El-Rufai bangs on PSC’s door, says Kaduna top cops crossed the line. Big time.

By: Akinde S. Oluwaseun

It was a hot, dusty Monday. September 8, 2025. Nasir El-Rufai—yes, the former Kaduna governor, still fiery—scribbled his signature on a five-page letter and sent it racing to the Police Service Commission. The tone? Half formal memo, half fed-up rant. He accused the state’s Commissioner of Police and a handful of senior officers of, in his own words, “unlawful and unconstitutional stuff.” Big words, sharp edges.

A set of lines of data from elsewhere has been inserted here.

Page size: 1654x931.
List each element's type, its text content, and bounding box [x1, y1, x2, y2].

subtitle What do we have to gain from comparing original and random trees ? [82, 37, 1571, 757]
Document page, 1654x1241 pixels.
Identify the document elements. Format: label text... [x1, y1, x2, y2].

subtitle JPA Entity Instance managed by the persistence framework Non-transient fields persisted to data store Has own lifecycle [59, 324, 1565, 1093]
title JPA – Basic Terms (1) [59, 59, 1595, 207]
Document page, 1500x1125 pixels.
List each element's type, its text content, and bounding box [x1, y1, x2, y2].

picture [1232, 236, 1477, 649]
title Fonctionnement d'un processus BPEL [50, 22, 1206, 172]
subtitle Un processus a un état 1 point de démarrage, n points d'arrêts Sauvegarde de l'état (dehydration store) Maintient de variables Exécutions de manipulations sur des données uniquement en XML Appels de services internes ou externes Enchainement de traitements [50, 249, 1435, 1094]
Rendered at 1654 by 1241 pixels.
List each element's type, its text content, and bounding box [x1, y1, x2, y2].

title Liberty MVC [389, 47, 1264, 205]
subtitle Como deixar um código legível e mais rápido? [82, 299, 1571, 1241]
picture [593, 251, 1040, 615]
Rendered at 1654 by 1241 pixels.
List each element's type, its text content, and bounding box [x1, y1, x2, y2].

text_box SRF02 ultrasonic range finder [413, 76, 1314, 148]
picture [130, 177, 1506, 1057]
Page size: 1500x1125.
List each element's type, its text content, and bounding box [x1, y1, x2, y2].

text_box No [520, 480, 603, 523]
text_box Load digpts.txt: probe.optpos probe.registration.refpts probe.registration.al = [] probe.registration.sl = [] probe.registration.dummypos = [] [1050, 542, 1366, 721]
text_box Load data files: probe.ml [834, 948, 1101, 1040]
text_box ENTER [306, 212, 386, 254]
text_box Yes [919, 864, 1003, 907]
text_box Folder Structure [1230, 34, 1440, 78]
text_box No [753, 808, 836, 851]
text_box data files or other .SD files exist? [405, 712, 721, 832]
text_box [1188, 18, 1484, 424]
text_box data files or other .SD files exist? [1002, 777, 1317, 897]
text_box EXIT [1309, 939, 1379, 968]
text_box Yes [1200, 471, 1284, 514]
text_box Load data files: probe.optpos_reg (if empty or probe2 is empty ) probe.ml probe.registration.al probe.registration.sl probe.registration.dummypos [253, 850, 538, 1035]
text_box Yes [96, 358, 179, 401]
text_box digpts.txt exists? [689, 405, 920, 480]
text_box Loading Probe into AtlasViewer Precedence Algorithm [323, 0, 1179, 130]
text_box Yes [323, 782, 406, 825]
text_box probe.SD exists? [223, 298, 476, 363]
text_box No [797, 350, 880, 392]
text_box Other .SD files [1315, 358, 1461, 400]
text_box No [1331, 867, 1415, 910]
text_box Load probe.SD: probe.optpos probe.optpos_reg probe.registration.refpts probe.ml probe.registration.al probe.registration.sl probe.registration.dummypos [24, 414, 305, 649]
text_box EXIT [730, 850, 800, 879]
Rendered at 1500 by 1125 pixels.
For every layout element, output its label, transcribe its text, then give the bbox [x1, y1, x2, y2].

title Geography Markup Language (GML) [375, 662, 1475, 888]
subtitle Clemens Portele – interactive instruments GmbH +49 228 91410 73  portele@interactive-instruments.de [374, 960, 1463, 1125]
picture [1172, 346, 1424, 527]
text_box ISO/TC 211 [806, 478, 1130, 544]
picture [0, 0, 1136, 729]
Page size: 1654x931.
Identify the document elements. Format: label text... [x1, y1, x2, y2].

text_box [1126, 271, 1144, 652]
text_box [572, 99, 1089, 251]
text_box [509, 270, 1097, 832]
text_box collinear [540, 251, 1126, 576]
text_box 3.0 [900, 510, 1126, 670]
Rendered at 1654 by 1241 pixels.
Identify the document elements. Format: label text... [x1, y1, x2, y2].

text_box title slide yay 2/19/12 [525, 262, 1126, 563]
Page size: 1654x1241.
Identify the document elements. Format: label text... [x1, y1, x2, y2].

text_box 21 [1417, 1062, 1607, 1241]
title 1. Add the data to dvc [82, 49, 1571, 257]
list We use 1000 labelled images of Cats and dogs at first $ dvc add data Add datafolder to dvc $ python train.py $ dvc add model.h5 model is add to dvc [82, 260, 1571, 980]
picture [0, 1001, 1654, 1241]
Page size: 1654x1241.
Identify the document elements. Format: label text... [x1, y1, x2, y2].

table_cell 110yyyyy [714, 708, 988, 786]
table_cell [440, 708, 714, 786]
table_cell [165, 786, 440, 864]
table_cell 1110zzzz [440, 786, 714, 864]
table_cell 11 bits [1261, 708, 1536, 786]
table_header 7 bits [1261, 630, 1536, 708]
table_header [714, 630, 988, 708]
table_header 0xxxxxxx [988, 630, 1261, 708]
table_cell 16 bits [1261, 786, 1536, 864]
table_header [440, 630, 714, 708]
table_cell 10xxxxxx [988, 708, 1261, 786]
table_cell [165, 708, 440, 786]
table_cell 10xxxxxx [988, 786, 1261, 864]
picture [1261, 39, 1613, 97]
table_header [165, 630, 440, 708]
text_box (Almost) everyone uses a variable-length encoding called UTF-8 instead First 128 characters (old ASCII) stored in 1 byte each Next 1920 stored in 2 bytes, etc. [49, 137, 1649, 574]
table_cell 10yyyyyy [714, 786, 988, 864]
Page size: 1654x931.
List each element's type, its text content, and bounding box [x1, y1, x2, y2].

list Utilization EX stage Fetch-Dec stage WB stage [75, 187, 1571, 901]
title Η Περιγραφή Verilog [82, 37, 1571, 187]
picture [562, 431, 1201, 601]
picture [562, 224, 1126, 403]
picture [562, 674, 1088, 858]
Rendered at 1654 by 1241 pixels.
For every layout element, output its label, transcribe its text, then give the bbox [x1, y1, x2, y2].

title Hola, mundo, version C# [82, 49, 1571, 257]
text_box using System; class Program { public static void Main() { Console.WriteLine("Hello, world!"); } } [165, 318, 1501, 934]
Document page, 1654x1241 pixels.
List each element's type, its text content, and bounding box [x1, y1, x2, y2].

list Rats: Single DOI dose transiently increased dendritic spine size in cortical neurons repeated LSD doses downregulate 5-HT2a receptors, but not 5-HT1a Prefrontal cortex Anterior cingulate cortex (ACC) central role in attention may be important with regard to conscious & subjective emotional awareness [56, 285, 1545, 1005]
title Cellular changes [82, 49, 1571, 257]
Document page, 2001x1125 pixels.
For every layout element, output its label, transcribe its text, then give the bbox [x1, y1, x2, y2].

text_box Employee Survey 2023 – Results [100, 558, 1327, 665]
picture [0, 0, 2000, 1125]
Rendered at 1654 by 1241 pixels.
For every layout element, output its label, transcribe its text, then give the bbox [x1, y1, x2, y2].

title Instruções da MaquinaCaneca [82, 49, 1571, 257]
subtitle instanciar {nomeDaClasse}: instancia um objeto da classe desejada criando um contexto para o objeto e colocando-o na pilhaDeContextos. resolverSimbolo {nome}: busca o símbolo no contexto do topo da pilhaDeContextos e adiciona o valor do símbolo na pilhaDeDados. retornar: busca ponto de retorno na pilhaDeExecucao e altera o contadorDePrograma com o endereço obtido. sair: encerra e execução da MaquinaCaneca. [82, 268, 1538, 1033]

El-Rufai wants the PSC to do more than file papers. He’s demanding an “immediate, impartial, exhaustive” probe. No delays, he warns. “I write as a citizen,” the petition says, almost like he needed to remind anyone of that little detail.

Context matters, right? Ten days earlier—August 30—El-Rufai and a few opposition pals sat in a Kaduna meeting hall when suspected political thugs barged in. Chairs flew, fists too. The ex-governor swears police officers stood there watching, hands in pockets, like a bad movie extra. He calls it collusion. The Command calls it, well, not that.

Twist: last week the same Command summoned El-Rufai and six African Democratic Congress bigwigs. Charges on the table include criminal conspiracy, public disturbance, mischief, even grievous hurt. Feels messy, maybe personal.

So now the ball sits with the PSC. Will they probe the cops, grill the ex-gov, or just shuffle more papers? No clear answer yet. But the dust in Kaduna? It’s still hanging, refusing to settle.